GRAND RAPIDS, Mich. (WOOD) — Michigan has recorded 25 more deaths linked to coronavirus, bringing the total to 4,551, the state says. The deaths recorded are the lowest since March 29.

According to data released Sunday, 382 more cases of COVID-19 have been confirmed, bringing the total to 47,138 statewide.

The state says 22,686 people have recovered from COVID-19, meaning they are still alive a month after developing symptoms.

The situation remains the worst in southeast Michigan, where Wayne County, including the city of Detroit, has had a total of 18,075 confirmed cases (117 more than the day prior) and 2,097 deaths (15 more). Oakland County has had 7,736 cases and 843 deaths. Macomb County has had 6,042 cases and 698 deaths.

Genesee County, where Flint is, has recorded 1,758 cases and 224 deaths.

Within the Michigan Department of Corrections, 2,138 inmates have tested positive for the virus and 51 have died after contracting it.

Kent County added 68 new cases for a total of 2,281. The number of deaths stood at 41.

Kalamazoo County has recorded two more deaths, bringing the total to 29.

The number of Ottawa County deaths stood at 19. Deaths in Muskegon County stood at 20.

Four deaths have been recorded in Van Buren County.

Gov. Gretchen Whitmer on Thursday extended Michigan’s stay-at-home order through May 28, though manufacturers may go back to work Monday. Bars and restaurants have asked to be allowed to reopen May 29; whether Whitmer will agree to a plan presented Friday by an industry association remains to be seen, though her office says her decisions will continue to be “based on science and data.”

Mandates shutting down businesses, issued with the goal of putting a stranglehold on the spread of the virus, have dealt a brutal blow to Michigan’s economy. States across the country are seeing similar troubles, with unemployment rates at Great Depression-era levels.

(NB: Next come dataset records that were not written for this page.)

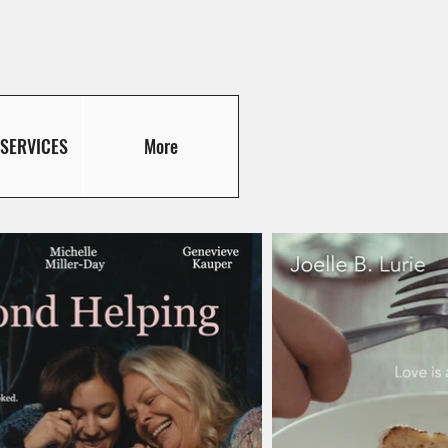
 SERVICES
More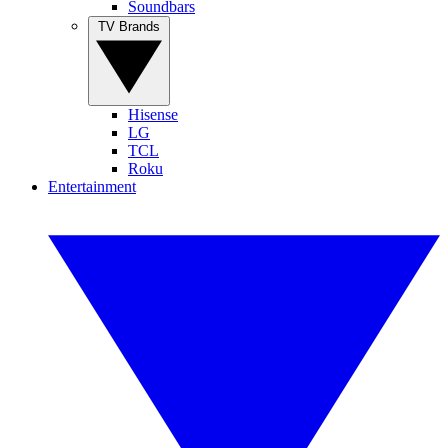
Soundbars
TV Brands
Hisense
LG
TCL
Roku
Entertainment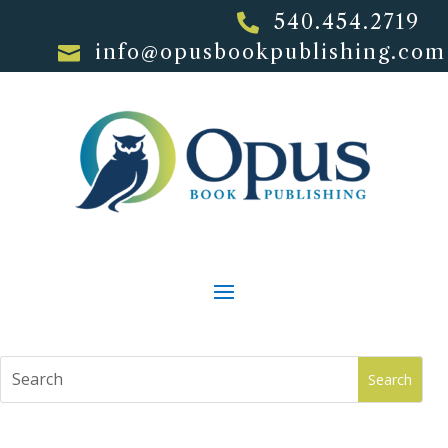
540.454.2719

info@opusbookpublishing.com
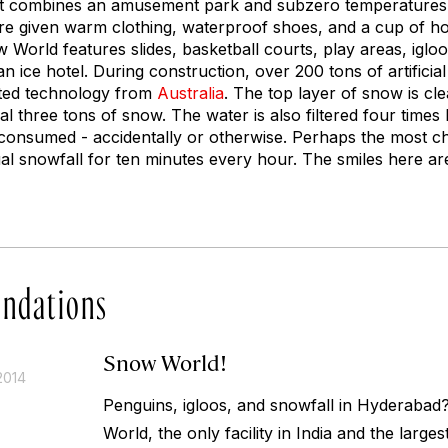
hat combines an amusement park and subzero temperatures.
 are given warm clothing, waterproof shoes, and a cup of ho
World features slides, basketball courts, play areas, iglo
an ice hotel. During construction, over 200 tons of artifici
nted technology from
Australia
. The top layer of snow is cl
al three tons of snow. The water is also filtered four time
if consumed - accidentally or otherwise. Perhaps the most c
al snowfall for ten minutes every hour. The smiles here ar
ndations
Snow World!
2014
Penguins, igloos, and snowfall in Hyderaba
World, the only facility in India and the larges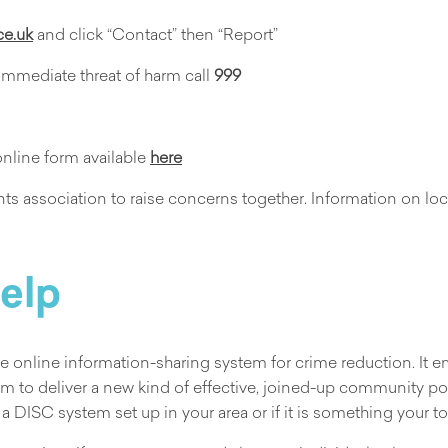
ce.uk
and click “Contact” then “Report”
 immediate threat of harm call
999
online form available
here
s association to raise concerns together. Information on loca
help
the online information-sharing system for crime reduction. It
m to deliver a new kind of effective, joined-up community pol
 a DISC system set up in your area or if it is something your t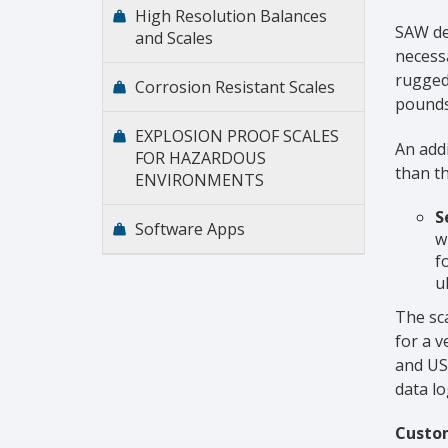
High Resolution Balances
SAW de
and Scales
necessa
ruggedn
Corrosion Resistant Scales
pounds
EXPLOSION PROOF SCALES
An addi
FOR HAZARDOUS
than th
ENVIRONMENTS
S
Software Apps
w
f
u
The sca
for a v
and US
data l
Custom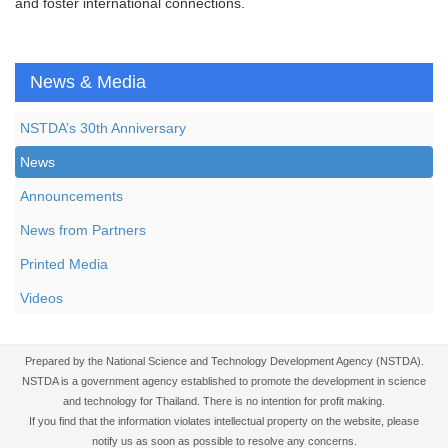
and foster international connections.
News & Media
NSTDA’s 30th Anniversary
News
Announcements
News from Partners
Printed Media
Videos
Prepared by the National Science and Technology Development Agency (NSTDA).
NSTDA is a government agency established to promote the development in science
and technology for Thailand. There is no intention for profit making.
If you find that the information violates intellectual property on the website, please
notify us as soon as possible to resolve any concerns.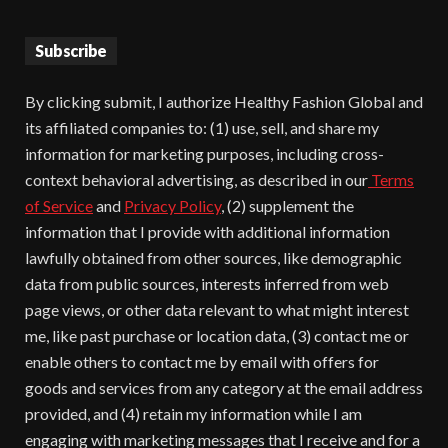
Subscribe
By clicking submit, I authorize Healthy Fashion Global and
its affiliated companies to: (1) use, sell, and share my
information for marketing purposes, including cross-
context behavioral advertising, as described in our
Terms
of Service
and
Privacy Policy
, (2) supplement the
information that I provide with additional information
lawfully obtained from other sources, like demographic
data from public sources, interests inferred from web
page views, or other data relevant to what might interest
me, like past purchase or location data, (3) contact me or
enable others to contact me by email with offers for
goods and services from any category at the email address
provided, and (4) retain my information while I am
engaging with marketing messages that I receive and for a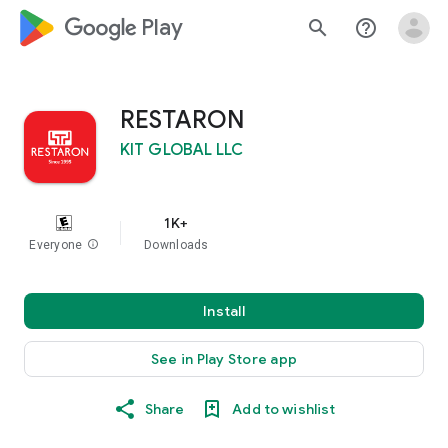
google_logo Play
search
help_outline
RESTARON
KIT GLOBAL LLC
1K+
Everyone
info
Downloads
Install
See in Play Store app
Share
Add to wishlist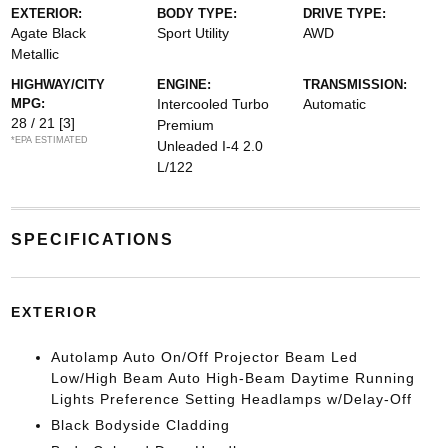
EXTERIOR:
BODY TYPE:
DRIVE TYPE:
Agate Black
Sport Utility
AWD
Metallic
HIGHWAY/CITY
ENGINE:
TRANSMISSION:
MPG:
Intercooled Turbo
Automatic
28 / 21
[3]
Premium
*EPA ESTIMATED
Unleaded I-4 2.0
L/122
SPECIFICATIONS
EXTERIOR
Autolamp Auto On/Off Projector Beam Led
Low/High Beam Auto High-Beam Daytime Running
Lights Preference Setting Headlamps w/Delay-Off
Black Bodyside Cladding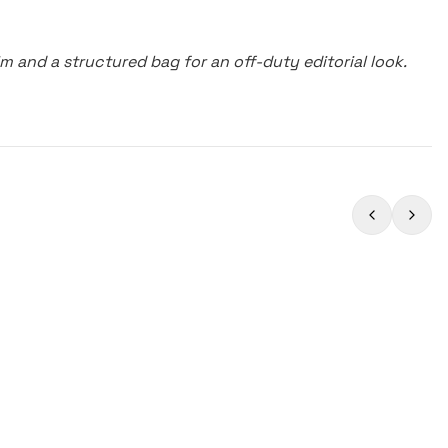
m and a structured bag for an off-duty editorial look.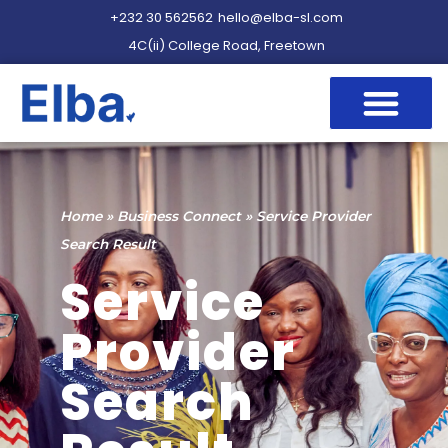
+232 30 562562
hello@elba-sl.com
4C(ii) College Road, Freetown
Home
»
Business Connect
»
Service Provider
Search Result
Service
Provider
Search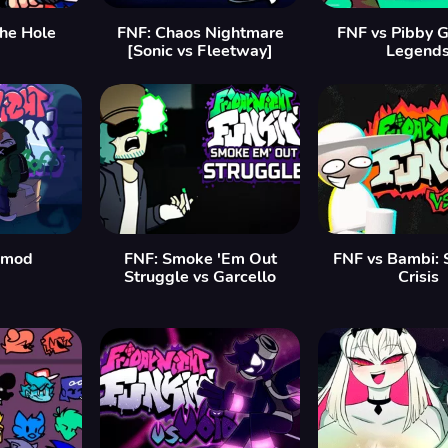
the Hole
FNF: Chaos Nightmare
FNF vs Pibby G
[Sonic vs Fleetway]
Legend
 mod
FNF: Smoke 'Em Out
FNF vs Bambi: 
Struggle vs Garcello
Crisis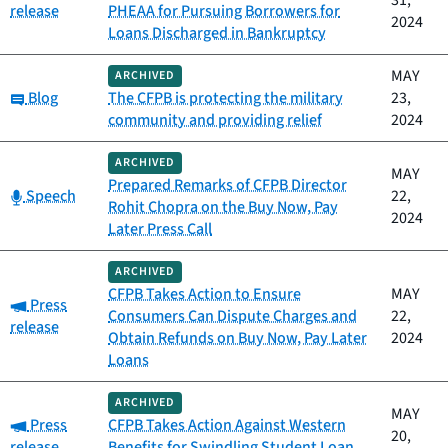
31,
release
PHEAA for Pursuing Borrowers for
2024
Loans Discharged in Bankruptcy
MAY
ARCHIVED
Category:
Blog
The CFPB is protecting the military
23,
community and providing relief
2024
ARCHIVED
MAY
Prepared Remarks of CFPB Director
Category:
Speech
22,
Rohit Chopra on the Buy Now, Pay
2024
Later Press Call
ARCHIVED
CFPB Takes Action to Ensure
MAY
Category:
Press
Consumers Can Dispute Charges and
22,
release
Obtain Refunds on Buy Now, Pay Later
2024
Loans
ARCHIVED
MAY
Category:
Press
CFPB Takes Action Against Western
20,
release
Benefits for Swindling Student Loan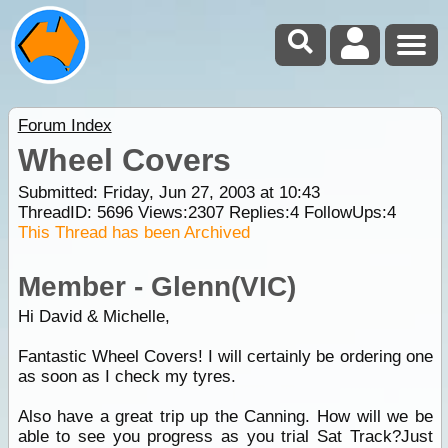
Forum Index
Wheel Covers
Submitted: Friday, Jun 27, 2003 at 10:43
ThreadID:
5696
Views:
2307
Replies:
4
FollowUps:
4
This Thread has been Archived
Member - Glenn(VIC)
Hi David & Michelle,
Fantastic Wheel Covers! I will certainly be ordering one
as soon as I check my tyres.
Also have a great trip up the Canning. How will we be
able to see you progress as you trial Sat Track?Just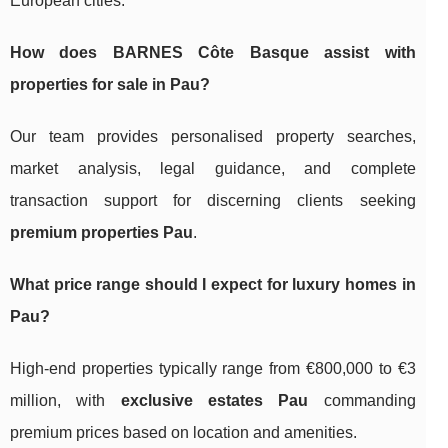
European cities.
How does BARNES Côte Basque assist with
properties for sale in Pau
?
Our team provides personalised property searches,
market analysis, legal guidance, and complete
transaction support for discerning clients seeking
premium properties Pau
.
What price range should I expect for luxury homes in
Pau?
High-end properties typically range from €800,000 to €3
million, with
exclusive estates Pau
commanding
premium prices based on location and amenities.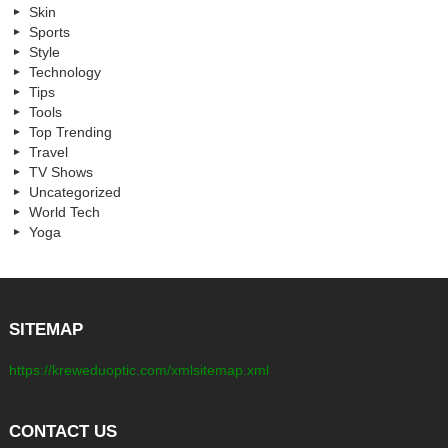
Skin
Sports
Style
Technology
Tips
Tools
Top Trending
Travel
TV Shows
Uncategorized
World Tech
Yoga
SITEMAP
https://kreweduoptic.com/xmlsitemap.xml
CONTACT US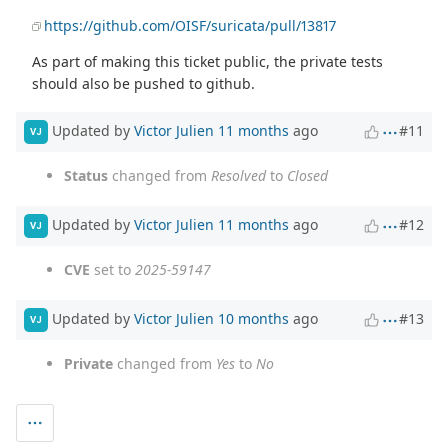
https://github.com/OISF/suricata/pull/13817
As part of making this ticket public, the private tests
should also be pushed to github.
Updated by
Victor Julien
11 months
ago
#11
VJ
Status
changed from
Resolved
to
Closed
Updated by
Victor Julien
11 months
ago
#12
VJ
CVE
set to
2025-59147
Updated by
Victor Julien
10 months
ago
#13
VJ
Private
changed from
Yes
to
No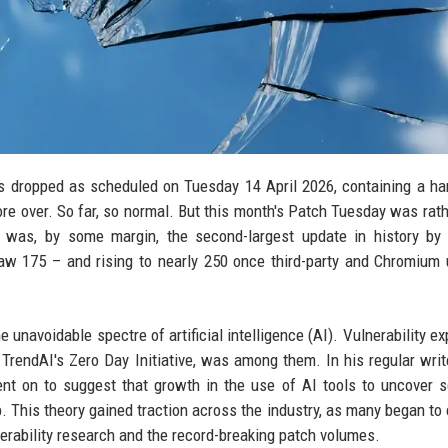
xes dropped as scheduled on Tuesday 14 April 2026, containing a ha
ore over. So far, so normal. But this month's Patch Tuesday was rat
 was, by some margin, the second-largest update in history by 
aw 175 – and rising to nearly 250 once third-party and Chromium
unavoidable spectre of artificial intelligence (AI). Vulnerability ex
TrendAI's Zero Day Initiative, was among them. In his regular writ
nt on to suggest that growth in the use of AI tools to uncover 
. This theory gained traction across the industry, as many began to
erability research and the record-breaking patch volumes.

COVID-19 presents with a fever, cough and shortness of breath. For most who contract it, symptoms are mild. Though anyone can get it and anyone can develop a serious case, the people most at risk to develop severe complications are older people and those with preexisting health problems.

Everyone who has coronavirus symptoms and essential workers who are not showing symptoms can now get tested. You can find a testing location near you on the state’s website and get information on how to set up an appointment.